Many Philly 8th graders don’t have access to algebra. These students want to fix that.
“The trend at Nebinger is we lose a great portion of our fourth and fifth grade students because we don’t have algebra or Spanish,” Principal Ayana Townsend said.
Rahim Gardner is super smart, but he couldn’t understand something fundamental about Nebinger Elementary in Bella Vista.
Why couldn’t his school offer algebra to eighth graders like him?
Gardner, 14, had read the research: Students who take algebra in eighth grade are far more likely to take advanced math and get lucrative jobs in science, technology, engineering, and math fields. And while some Philadelphia School District middle schools offer it, many don’t — and at Masterman, the city’s most elite magnet, you must have algebra to get in.
“The district can and should address this opportunity gap,” Gardner said. He had a workaround of sorts — a Nebinger parent volunteer taught algebra to a handful of students, who took the class in addition to their eighth-grade math course. But the students were not graded and received no credit for their work, and so Masterman remained out of reach.
Gardner and two of his classmates felt so strongly about fixing the problem that they took their case to the city school board in April, testifying about the need for the district to add opportunities for algebra — and world languages — at all schools.
It’s a perpetual problem for Ayana Townsend, Nebinger’s principal. The district’s staff allocations are enrollment-driven. If she has 30 eighth graders, she gets one teacher, no matter that middle schoolers’ needs are different than students in primary grades. There’s a real impact, Townsend said.
“The trend at Nebinger is we lose a great portion of our fourth- and fifth-grade students because we don’t have algebra or Spanish,” Townsend said. “Our feedback is, ‘We would stay if you had these classes to offer.’”
It breaks Ricky Tran’s heart. When the social studies teacher helps eighth graders think about which schools they want to apply to, “we had to straight-up tell them, ‘You can’t apply to Masterman because we don’t offer algebra,’” Tran said.
Enter Gardner and his classmates Jordyn Simmons and Christin White, who, with Tran’s encouragement, wrote out their arguments and took them to the board.
White told the board about how Nebinger sometimes has lots of supports, then often loses them.

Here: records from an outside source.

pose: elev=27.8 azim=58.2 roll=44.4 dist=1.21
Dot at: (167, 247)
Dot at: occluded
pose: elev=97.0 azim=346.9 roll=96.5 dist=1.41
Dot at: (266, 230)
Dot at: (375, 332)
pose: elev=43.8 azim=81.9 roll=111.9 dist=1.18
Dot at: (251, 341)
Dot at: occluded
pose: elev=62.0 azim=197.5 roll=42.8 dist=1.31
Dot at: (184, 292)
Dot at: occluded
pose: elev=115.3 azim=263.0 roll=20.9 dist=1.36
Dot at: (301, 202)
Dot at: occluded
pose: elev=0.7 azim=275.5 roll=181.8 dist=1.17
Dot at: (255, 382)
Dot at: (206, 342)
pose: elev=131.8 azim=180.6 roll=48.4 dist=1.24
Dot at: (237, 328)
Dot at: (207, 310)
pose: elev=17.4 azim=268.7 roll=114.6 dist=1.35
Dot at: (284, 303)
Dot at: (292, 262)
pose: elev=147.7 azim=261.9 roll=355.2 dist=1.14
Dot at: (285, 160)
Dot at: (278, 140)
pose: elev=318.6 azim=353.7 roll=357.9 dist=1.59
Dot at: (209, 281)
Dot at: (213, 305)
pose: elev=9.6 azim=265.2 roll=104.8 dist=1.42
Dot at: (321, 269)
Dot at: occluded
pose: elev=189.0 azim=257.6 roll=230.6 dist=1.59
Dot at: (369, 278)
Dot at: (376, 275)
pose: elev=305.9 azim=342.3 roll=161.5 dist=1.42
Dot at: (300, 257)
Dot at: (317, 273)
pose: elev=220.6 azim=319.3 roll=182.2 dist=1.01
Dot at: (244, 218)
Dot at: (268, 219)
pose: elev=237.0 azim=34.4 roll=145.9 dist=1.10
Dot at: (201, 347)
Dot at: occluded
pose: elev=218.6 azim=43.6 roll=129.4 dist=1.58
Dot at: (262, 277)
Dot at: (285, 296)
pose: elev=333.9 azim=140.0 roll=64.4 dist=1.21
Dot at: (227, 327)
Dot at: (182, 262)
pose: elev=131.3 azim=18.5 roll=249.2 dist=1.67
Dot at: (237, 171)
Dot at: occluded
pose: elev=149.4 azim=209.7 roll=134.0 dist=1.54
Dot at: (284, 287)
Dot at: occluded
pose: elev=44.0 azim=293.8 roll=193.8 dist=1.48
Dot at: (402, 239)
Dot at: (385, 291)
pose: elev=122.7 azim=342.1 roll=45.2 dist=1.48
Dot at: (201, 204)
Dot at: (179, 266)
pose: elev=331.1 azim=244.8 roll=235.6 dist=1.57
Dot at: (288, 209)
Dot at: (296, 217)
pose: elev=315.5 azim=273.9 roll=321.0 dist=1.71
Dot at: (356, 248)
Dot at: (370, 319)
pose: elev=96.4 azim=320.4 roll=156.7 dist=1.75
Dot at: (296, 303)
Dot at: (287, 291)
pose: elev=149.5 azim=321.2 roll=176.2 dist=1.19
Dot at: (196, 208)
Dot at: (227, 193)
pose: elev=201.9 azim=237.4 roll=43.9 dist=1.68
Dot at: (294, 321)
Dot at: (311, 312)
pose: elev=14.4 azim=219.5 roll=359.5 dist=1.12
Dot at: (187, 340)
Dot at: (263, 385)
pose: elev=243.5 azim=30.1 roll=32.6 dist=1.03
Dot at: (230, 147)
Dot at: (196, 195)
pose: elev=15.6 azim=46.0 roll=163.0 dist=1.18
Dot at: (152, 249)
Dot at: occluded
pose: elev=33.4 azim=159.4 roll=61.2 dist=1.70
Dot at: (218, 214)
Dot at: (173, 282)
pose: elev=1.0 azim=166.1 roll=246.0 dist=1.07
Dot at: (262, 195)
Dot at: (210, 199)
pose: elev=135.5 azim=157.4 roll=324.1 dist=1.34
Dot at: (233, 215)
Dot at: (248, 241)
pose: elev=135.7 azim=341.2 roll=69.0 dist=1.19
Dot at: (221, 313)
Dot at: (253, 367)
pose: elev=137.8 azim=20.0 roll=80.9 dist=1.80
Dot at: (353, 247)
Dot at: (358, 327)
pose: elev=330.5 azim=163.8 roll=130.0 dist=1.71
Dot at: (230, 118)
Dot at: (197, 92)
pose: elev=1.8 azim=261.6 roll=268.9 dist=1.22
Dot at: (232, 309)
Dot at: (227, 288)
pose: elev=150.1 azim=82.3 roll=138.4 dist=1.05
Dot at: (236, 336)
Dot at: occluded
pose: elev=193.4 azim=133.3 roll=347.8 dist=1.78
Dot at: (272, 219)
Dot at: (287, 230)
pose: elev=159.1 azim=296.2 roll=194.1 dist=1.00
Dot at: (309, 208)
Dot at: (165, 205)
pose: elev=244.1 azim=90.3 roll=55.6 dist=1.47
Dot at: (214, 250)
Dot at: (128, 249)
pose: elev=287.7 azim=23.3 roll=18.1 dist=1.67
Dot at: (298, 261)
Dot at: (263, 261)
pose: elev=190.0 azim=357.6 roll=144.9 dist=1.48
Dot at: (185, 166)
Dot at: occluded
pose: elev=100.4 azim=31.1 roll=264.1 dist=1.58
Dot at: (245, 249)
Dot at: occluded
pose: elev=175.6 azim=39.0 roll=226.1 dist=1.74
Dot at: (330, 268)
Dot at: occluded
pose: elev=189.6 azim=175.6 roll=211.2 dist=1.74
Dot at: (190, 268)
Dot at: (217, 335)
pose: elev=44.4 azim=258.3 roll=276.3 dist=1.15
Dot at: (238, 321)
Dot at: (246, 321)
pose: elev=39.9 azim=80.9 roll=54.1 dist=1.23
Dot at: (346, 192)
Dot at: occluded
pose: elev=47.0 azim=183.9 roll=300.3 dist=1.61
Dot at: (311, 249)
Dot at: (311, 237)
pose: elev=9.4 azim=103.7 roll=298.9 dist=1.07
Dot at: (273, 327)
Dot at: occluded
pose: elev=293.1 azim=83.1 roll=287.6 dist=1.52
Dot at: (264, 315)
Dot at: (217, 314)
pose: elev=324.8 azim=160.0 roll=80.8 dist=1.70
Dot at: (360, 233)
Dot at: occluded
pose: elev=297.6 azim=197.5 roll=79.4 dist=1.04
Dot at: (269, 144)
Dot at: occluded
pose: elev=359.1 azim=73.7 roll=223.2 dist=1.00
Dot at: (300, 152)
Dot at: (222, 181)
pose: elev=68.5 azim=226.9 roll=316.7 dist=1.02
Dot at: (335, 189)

The school lost seven staff members in the 2022-23 school year, because of enrollment fluctuations and because it had been successful in advancing student achievement and so was deemed not in need of those supports.
“The way the system works threatens the stability and quality of our school,” White said. “Our students deserve stable, consistent resources. They shouldn’t have to go outside the neighborhood or fall behind to get them.”
Gardner pointed out that algebra in eighth grade shrinks math achievement gaps by race and income. And he noted that at Nebinger, 90% of white students passed state math exams, while less than one-third of Black students did.
All three Nebinger students got into magnet schools — White will attend Central High, Gardner Parkway Center City Middle College, and Simmons the Philadelphia High School for Creative and Performing Arts.
But this fight isn’t about them, they said.
“It’s for all the other kids,” said Simmons. “We all deserve the same opportunities for our future.”
The students’ words seemed to have made a difference.
When the 2023-24 school year begins, Nebinger will be part of an eighth-grade algebra pilot. Eleven students will take a hybrid algebra class, with a teacher working virtually four days a week and in person one day a week. (Jill Duink, the parent volunteer, will still come to Nebinger to help the algebra cohort, Townsend said.)
A cross-school algebra pilot was first offered this academic year, district spokesperson Monique Braxton said, with Northwest Philadelphia schools Jenks, Shawmont, and Lingelbach all participating with 34 students total enrolled. Next year, the program will expand, with five teachers teaching classes at 15 schools.
The goal, Braxton said, is “impacting the greatest number of students demonstrating algebra readiness, who without [the program] wouldn’t have access to algebra in eighth grade.”
Nebinger also found a way to add a Spanish teacher, a point of pride for Townsend and assistant principal Caroline Pomrink.
Townsend grew up in the suburbs and sends her children to school there.
“I look at the opportunities afforded to them — there’s no question in their budget, ‘Maybe we can’t have this,’” the principal said. “You know you have algebra, you know you have Spanish. I feel strongly that our children here, they shouldn’t be treated any different.”